Pour les stoïciens, la paix commence par la maîtrise de soi. L’être humain doit apprendre à contrôler ses passions et à vivre conformément à la raison. Cette recherche d’une harmonie intérieure doit également conduire à une vision universelle de l’humanité : tous les hommes appartiennent à une même communauté (cosmopolis).

Cicéron associe la paix à l’existence d’un ordre politique fondé sur le droit et la justice. Selon lui, la véritable paix ne peut exister sans respect des lois et sans une organisation politique capable de garantir le bien commun.

Avec saint Augustin apparaît la réflexion sur la guerre juste. Dans La Cité de Dieu, il affirme que la guerre peut parfois être tolérée lorsqu’elle vise à rétablir une paix menacée. Elle doit cependant répondre à des conditions strictes : être menée par une autorité légitime et poursuivre une cause juste.

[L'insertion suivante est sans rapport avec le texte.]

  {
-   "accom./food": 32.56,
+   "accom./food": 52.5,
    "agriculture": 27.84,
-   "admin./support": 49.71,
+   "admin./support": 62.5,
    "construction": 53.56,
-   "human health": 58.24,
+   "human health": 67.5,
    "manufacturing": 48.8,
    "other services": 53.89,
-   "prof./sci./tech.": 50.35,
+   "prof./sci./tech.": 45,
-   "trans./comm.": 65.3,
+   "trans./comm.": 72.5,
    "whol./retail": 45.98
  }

Les Modernes : l’État comme garant de la paix

À l’époque moderne, les philosophes réfléchissent aux moyens d’éviter la violence liée aux conflits entre individus. Pour Thomas Hobbes, l’état de nature est marqué par l’insécurité et la peur. Les hommes acceptent donc de se soumettre à un pouvoir souverain fort afin de garantir la paix civile.

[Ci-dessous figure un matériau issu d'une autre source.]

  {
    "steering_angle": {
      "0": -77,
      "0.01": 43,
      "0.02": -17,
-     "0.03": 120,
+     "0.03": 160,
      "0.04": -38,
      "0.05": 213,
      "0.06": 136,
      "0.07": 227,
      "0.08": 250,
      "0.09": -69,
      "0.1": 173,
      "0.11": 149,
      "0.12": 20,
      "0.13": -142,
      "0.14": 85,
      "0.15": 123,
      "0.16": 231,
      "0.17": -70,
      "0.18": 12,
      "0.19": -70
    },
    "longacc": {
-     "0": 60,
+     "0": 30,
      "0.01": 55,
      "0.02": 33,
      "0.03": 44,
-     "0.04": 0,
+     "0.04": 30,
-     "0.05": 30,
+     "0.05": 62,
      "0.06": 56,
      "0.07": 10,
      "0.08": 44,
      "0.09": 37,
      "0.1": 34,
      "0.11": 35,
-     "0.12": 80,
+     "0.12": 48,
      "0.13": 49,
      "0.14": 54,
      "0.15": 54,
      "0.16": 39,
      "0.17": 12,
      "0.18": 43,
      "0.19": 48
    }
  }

À l’inverse, John Locke défend l’idée d’un pouvoir politique limité, fondé sur le respect des droits naturels. La paix repose alors sur un gouvernement qui protège les libertés individuelles.

Jean-Jacques Rousseau considère que les conflits viennent moins de la nature humaine que des inégalités sociales. Une paix durable suppose donc un contrat social permettant de construire une communauté politique fondée sur la volonté générale.

Kant et la paix perpétuelle

Dans Vers la paix perpétuelle (1795), Emmanuel Kant propose une réflexion majeure sur les conditions d’une paix durable entre les États. Selon lui, la guerre n’est pas une fatalité : elle peut être dépassée par le droit et la coopération.

Kant défend trois idées principales : des républiques, où les citoyens participent aux décisions politiques et sont moins susceptibles de choisir la guerre ; un droit cosmopolitique, reconnaissant des droits aux individus au-delà des frontières ; et la création d’institutions internationales capables d’organiser la coopération entre les peuples.

La pensée kantienne inspire encore aujourd’hui les projets de construction européenne et les organisations internationales qui cherchent à remplacer la logique de puissance par celle du droit.